— DESCRIPTION OF THE TASK —
All of the data, from the first line to the last, should be reproduced without alteration.
### RECORDS SHOWN ###
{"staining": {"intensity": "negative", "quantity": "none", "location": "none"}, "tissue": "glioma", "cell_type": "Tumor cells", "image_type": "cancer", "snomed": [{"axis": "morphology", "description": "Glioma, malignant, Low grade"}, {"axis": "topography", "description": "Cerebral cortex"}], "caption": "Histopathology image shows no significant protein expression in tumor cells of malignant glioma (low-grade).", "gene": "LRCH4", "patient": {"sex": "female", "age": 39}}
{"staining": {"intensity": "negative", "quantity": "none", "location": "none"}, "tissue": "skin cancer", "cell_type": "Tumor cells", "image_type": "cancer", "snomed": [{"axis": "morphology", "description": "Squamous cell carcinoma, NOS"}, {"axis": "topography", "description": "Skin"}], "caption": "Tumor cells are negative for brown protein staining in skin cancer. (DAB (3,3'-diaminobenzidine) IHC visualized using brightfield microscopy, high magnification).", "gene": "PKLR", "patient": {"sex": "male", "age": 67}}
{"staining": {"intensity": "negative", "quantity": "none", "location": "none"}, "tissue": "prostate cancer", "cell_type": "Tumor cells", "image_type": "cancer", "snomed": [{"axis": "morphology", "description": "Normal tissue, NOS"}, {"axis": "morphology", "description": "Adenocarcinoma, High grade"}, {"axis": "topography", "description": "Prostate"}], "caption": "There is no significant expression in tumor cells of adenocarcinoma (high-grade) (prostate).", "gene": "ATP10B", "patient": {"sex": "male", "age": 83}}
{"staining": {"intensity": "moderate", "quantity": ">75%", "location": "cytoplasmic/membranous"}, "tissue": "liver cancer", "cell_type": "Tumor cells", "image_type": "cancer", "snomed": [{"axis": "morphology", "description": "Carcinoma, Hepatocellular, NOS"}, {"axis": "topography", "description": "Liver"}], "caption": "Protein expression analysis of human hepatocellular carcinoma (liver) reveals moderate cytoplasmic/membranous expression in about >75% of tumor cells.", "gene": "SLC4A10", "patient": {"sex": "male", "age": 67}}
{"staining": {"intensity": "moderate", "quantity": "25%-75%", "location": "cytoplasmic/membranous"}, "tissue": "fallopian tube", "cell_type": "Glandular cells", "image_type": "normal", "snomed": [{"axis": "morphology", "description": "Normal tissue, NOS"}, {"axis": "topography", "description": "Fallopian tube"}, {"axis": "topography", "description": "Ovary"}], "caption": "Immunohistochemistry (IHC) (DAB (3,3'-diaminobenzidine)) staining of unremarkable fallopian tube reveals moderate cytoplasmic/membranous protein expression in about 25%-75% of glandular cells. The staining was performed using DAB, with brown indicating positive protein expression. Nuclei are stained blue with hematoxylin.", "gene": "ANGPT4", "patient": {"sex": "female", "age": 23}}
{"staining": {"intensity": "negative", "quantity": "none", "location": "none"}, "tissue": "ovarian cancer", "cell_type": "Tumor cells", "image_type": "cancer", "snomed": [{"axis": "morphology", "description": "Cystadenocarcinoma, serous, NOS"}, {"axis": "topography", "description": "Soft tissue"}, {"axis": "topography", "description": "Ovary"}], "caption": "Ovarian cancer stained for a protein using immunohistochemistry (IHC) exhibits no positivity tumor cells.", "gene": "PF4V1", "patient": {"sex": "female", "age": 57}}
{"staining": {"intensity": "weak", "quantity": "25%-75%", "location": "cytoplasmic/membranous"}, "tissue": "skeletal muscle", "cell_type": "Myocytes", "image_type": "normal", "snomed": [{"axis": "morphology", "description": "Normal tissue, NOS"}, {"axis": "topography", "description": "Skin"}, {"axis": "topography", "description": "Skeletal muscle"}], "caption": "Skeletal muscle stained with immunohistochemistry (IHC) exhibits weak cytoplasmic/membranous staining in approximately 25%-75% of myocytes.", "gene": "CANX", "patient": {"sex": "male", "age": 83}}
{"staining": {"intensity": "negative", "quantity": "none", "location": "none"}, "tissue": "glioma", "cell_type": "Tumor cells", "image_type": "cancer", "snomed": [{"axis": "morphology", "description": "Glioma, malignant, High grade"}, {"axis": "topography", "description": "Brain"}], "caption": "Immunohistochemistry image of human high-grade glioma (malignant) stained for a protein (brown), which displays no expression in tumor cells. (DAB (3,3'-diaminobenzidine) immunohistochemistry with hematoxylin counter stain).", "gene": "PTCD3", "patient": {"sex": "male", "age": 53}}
###
— SOLUTION TO THIS PROBLEM —
{"staining": {"intensity": "negative", "quantity": "none", "location": "none"}, "tissue": "glioma", "cell_type": "Tumor cells", "image_type": "cancer", "snomed": [{"axis": "morphology", "description": "Glioma, malignant, Low grade"}, {"axis": "topography", "description": "Cerebral cortex"}], "caption": "Histopathology image shows no significant protein expression in tumor cells of malignant glioma (low-grade).", "gene": "LRCH4", "patient": {"sex": "female", "age": 39}}
{"staining": {"intensity": "negative", "quantity": "none", "location": "none"}, "tissue": "skin cancer", "cell_type": "Tumor cells", "image_type": "cancer", "snomed": [{"axis": "morphology", "description": "Squamous cell carcinoma, NOS"}, {"axis": "topography", "description": "Skin"}], "caption": "Tumor cells are negative for brown protein staining in skin cancer. (DAB (3,3'-diaminobenzidine) IHC visualized using brightfield microscopy, high magnification).", "gene": "PKLR", "patient": {"sex": "male", "age": 67}}
{"staining": {"intensity": "negative", "quantity": "none", "location": "none"}, "tissue": "prostate cancer", "cell_type": "Tumor cells", "image_type": "cancer", "snomed": [{"axis": "morphology", "description": "Normal tissue, NOS"}, {"axis": "morphology", "description": "Adenocarcinoma, High grade"}, {"axis": "topography", "description": "Prostate"}], "caption": "There is no significant expression in tumor cells of adenocarcinoma (high-grade) (prostate).", "gene": "ATP10B", "patient": {"sex": "male", "age": 83}}
{"staining": {"intensity": "moderate", "quantity": ">75%", "location": "cytoplasmic/membranous"}, "tissue": "liver cancer", "cell_type": "Tumor cells", "image_type": "cancer", "snomed": [{"axis": "morphology", "description": "Carcinoma, Hepatocellular, NOS"}, {"axis": "topography", "description": "Liver"}], "caption": "Protein expression analysis of human hepatocellular carcinoma (liver) reveals moderate cytoplasmic/membranous expression in about >75% of tumor cells.", "gene": "SLC4A10", "patient": {"sex": "male", "age": 67}}
{"staining": {"intensity": "moderate", "quantity": "25%-75%", "location": "cytoplasmic/membranous"}, "tissue": "fallopian tube", "cell_type": "Glandular cells", "image_type": "normal", "snomed": [{"axis": "morphology", "description": "Normal tissue, NOS"}, {"axis": "topography", "description": "Fallopian tube"}, {"axis": "topography", "description": "Ovary"}], "caption": "Immunohistochemistry (IHC) (DAB (3,3'-diaminobenzidine)) staining of unremarkable fallopian tube reveals moderate cytoplasmic/membranous protein expression in about 25%-75% of glandular cells. The staining was performed using DAB, with brown indicating positive protein expression. Nuclei are stained blue with hematoxylin.", "gene": "ANGPT4", "patient": {"sex": "female", "age": 23}}
{"staining": {"intensity": "negative", "quantity": "none", "location": "none"}, "tissue": "ovarian cancer", "cell_type": "Tumor cells", "image_type": "cancer", "snomed": [{"axis": "morphology", "description": "Cystadenocarcinoma, serous, NOS"}, {"axis": "topography", "description": "Soft tissue"}, {"axis": "topography", "description": "Ovary"}], "caption": "Ovarian cancer stained for a protein using immunohistochemistry (IHC) exhibits no positivity tumor cells.", "gene": "PF4V1", "patient": {"sex": "female", "age": 57}}
{"staining": {"intensity": "weak", "quantity": "25%-75%", "location": "cytoplasmic/membranous"}, "tissue": "skeletal muscle", "cell_type": "Myocytes", "image_type": "normal", "snomed": [{"axis": "morphology", "description": "Normal tissue, NOS"}, {"axis": "topography", "description": "Skin"}, {"axis": "topography", "description": "Skeletal muscle"}], "caption": "Skeletal muscle stained with immunohistochemistry (IHC) exhibits weak cytoplasmic/membranous staining in approximately 25%-75% of myocytes.", "gene": "CANX", "patient": {"sex": "male", "age": 83}}
{"staining": {"intensity": "negative", "quantity": "none", "location": "none"}, "tissue": "glioma", "cell_type": "Tumor cells", "image_type": "cancer", "snomed": [{"axis": "morphology", "description": "Glioma, malignant, High grade"}, {"axis": "topography", "description": "Brain"}], "caption": "Immunohistochemistry image of human high-grade glioma (malignant) stained for a protein (brown), which displays no expression in tumor cells. (DAB (3,3'-diaminobenzidine) immunohistochemistry with hematoxylin counter stain).", "gene": "PTCD3", "patient": {"sex": "male", "age": 53}}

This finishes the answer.